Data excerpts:
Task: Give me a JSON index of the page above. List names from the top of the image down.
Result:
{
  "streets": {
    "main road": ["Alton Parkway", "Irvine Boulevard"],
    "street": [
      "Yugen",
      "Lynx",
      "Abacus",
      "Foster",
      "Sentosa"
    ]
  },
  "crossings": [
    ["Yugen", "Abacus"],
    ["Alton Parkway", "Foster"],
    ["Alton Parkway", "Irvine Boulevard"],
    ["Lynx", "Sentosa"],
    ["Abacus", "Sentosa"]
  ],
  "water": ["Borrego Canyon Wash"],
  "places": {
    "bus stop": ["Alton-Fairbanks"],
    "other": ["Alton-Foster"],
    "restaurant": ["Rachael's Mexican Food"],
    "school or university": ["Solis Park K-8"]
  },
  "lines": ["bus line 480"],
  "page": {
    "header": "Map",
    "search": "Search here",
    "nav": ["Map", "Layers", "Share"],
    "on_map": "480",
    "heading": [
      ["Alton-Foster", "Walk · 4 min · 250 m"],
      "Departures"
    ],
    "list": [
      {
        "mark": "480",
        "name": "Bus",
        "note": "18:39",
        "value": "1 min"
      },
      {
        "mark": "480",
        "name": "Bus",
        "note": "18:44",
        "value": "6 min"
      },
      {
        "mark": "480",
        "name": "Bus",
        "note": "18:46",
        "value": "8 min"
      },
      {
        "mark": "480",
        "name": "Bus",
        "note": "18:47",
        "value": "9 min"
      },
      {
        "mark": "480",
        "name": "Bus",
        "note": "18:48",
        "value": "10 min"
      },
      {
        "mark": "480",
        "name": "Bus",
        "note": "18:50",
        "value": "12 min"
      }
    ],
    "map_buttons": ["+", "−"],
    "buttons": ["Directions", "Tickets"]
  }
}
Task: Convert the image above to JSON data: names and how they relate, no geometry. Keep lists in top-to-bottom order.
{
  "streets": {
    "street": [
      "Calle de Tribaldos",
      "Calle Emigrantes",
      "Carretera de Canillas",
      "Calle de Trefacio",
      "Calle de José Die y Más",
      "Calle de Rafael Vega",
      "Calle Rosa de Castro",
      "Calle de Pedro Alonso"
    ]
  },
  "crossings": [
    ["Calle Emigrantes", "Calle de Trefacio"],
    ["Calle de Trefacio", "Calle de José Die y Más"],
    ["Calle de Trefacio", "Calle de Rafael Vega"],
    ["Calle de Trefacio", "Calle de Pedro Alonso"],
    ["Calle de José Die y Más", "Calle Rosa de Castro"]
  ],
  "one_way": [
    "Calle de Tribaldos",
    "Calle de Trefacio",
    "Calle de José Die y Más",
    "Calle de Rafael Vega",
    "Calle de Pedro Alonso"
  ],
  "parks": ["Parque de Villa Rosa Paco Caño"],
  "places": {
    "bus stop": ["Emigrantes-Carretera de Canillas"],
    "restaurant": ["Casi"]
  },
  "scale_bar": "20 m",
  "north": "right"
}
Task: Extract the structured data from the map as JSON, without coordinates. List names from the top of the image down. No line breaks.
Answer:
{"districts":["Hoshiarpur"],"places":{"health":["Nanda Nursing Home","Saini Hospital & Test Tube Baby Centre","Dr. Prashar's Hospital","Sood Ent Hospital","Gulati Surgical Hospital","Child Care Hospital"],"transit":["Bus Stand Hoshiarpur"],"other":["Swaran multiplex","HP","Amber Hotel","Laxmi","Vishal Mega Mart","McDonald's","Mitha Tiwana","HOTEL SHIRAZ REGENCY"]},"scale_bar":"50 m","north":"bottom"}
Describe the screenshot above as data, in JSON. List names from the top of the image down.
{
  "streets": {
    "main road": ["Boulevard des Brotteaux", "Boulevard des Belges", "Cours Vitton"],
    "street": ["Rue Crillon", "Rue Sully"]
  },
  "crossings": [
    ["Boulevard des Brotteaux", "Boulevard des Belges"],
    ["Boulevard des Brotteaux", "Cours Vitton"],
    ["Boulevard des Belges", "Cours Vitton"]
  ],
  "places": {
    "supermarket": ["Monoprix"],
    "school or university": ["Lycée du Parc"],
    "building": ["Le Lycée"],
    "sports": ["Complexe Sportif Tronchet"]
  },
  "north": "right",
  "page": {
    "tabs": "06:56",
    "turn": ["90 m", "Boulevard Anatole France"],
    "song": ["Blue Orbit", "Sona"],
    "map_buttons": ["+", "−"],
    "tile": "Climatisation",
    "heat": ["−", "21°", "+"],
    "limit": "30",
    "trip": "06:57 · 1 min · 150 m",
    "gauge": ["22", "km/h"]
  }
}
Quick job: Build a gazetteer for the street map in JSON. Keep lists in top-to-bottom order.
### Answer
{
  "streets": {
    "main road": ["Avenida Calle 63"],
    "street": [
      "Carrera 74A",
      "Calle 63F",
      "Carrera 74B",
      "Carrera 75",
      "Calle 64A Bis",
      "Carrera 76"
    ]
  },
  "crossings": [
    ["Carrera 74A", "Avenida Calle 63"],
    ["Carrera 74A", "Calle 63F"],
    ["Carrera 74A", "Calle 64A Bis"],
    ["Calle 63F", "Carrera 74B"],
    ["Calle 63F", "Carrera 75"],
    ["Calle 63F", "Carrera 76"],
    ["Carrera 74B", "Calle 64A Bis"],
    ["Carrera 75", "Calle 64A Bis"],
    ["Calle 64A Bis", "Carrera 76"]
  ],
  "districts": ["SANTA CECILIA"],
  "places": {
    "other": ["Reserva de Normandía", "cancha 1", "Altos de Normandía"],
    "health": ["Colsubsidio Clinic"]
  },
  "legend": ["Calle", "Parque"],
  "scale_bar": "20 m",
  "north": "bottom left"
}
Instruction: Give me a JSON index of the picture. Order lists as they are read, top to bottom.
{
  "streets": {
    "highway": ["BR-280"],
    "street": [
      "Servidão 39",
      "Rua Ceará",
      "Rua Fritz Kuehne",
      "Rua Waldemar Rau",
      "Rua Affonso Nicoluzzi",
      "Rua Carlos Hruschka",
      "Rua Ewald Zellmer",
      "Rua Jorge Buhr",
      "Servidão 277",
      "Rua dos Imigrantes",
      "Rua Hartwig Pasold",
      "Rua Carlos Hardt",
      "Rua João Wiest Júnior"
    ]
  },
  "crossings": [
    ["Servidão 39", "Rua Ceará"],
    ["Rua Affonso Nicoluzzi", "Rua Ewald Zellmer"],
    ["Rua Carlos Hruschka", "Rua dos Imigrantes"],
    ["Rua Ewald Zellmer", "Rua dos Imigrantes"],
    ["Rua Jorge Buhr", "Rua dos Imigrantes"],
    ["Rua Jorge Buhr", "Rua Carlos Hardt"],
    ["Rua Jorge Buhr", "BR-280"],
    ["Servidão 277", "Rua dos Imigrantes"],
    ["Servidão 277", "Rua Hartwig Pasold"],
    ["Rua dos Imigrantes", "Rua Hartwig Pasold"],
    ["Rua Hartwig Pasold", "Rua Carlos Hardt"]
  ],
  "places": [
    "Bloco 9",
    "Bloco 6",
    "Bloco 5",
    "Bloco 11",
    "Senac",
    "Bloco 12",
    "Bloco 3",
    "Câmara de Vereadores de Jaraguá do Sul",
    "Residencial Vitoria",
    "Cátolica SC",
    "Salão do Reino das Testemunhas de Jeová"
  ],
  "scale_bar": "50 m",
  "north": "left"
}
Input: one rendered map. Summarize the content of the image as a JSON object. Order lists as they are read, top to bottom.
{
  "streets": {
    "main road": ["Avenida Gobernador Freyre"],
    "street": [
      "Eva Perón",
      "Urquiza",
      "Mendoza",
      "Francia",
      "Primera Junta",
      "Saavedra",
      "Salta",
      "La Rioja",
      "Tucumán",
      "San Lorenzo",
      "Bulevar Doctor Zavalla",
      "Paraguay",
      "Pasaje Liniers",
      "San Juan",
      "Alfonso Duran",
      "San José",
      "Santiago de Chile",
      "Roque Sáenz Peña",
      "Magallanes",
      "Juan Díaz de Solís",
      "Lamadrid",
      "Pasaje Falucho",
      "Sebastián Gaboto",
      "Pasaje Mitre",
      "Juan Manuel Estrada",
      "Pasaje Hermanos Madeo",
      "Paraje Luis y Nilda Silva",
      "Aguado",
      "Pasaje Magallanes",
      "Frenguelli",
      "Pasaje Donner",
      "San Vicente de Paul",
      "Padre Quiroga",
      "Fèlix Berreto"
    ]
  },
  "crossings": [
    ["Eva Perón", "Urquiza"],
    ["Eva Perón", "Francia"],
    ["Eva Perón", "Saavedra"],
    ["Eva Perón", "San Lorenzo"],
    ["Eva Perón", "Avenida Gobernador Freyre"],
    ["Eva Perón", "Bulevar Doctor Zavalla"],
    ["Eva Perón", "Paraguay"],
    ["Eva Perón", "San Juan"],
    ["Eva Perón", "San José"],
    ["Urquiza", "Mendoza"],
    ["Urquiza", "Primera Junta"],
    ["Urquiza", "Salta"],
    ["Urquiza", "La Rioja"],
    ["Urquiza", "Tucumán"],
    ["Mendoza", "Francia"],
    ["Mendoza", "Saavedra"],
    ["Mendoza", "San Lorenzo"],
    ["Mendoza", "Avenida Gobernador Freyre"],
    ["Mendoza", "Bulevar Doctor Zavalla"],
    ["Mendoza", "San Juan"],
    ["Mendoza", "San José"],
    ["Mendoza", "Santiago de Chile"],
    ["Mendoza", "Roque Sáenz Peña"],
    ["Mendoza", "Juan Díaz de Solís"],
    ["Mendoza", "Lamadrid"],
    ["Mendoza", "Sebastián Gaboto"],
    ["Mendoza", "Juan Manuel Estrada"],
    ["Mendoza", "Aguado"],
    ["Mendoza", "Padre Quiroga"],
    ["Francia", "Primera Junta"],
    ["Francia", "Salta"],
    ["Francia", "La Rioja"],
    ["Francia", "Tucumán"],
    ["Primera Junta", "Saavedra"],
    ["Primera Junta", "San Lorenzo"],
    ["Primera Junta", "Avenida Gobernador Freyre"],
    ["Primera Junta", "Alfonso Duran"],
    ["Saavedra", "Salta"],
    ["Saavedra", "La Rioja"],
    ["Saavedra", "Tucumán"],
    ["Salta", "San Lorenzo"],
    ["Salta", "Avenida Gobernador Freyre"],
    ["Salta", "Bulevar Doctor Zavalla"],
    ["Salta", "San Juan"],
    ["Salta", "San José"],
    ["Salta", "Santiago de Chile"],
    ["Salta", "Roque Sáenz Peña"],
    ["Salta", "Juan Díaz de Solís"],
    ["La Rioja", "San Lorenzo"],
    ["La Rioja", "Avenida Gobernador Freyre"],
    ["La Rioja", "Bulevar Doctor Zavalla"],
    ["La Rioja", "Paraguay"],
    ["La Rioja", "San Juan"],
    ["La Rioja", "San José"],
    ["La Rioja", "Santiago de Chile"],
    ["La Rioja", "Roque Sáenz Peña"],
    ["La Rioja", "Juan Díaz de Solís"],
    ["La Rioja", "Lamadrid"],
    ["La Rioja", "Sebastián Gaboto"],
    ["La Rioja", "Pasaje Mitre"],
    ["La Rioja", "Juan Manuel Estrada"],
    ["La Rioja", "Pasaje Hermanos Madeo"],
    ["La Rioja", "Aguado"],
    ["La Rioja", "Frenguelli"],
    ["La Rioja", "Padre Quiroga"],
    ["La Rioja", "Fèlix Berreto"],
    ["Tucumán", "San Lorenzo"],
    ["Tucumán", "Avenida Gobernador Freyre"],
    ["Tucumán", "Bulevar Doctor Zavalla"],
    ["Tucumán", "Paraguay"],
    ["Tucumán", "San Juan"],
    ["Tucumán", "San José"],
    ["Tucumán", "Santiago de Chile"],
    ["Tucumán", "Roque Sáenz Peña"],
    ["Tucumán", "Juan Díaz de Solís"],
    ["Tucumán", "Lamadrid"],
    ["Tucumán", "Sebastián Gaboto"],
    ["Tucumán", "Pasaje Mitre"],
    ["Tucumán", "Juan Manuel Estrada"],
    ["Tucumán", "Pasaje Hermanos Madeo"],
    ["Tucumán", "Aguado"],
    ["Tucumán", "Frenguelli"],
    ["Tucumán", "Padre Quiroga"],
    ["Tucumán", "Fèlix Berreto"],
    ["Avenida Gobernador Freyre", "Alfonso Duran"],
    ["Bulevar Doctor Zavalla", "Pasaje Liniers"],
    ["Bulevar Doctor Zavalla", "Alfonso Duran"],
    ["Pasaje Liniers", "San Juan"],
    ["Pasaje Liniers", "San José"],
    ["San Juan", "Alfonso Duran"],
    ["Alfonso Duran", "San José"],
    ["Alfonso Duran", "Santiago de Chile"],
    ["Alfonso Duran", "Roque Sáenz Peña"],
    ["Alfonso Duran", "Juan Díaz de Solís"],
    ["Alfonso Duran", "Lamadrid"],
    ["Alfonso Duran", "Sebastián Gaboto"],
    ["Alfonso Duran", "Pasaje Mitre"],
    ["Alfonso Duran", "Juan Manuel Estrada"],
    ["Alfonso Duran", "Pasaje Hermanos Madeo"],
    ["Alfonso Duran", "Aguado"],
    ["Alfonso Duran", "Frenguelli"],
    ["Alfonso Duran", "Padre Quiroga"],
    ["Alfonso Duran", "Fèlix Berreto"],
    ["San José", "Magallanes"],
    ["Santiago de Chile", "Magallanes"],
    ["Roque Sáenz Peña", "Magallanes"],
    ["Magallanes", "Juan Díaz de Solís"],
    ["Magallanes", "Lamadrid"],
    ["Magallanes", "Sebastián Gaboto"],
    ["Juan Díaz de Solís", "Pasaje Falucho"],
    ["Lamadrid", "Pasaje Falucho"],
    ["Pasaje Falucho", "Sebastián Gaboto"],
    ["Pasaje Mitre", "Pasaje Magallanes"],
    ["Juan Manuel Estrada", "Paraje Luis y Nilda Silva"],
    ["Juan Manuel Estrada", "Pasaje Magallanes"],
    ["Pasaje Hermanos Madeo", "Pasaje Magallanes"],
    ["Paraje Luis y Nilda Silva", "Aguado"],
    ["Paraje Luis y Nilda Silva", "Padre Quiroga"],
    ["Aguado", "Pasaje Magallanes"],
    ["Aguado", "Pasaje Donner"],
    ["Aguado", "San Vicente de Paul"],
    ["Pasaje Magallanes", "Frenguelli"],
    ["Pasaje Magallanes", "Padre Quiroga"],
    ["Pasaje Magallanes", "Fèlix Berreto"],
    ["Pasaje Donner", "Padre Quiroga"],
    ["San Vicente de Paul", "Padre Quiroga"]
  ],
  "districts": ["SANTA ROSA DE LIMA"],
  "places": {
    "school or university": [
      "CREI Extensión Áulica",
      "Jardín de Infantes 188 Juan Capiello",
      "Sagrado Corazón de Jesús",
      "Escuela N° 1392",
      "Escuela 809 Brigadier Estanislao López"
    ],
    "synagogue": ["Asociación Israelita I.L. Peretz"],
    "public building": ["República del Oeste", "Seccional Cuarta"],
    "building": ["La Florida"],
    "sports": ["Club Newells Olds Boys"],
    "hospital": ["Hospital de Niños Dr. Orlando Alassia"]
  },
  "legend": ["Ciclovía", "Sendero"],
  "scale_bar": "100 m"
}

▶ **Assignment**
Only lines that hold the string "Castro" belong in the answer, so copy every one of them from the records.

▶ **Reply to the task**
      "Calle Rosa de Castro",
    ["Calle de José Die y Más", "Calle Rosa de Castro"]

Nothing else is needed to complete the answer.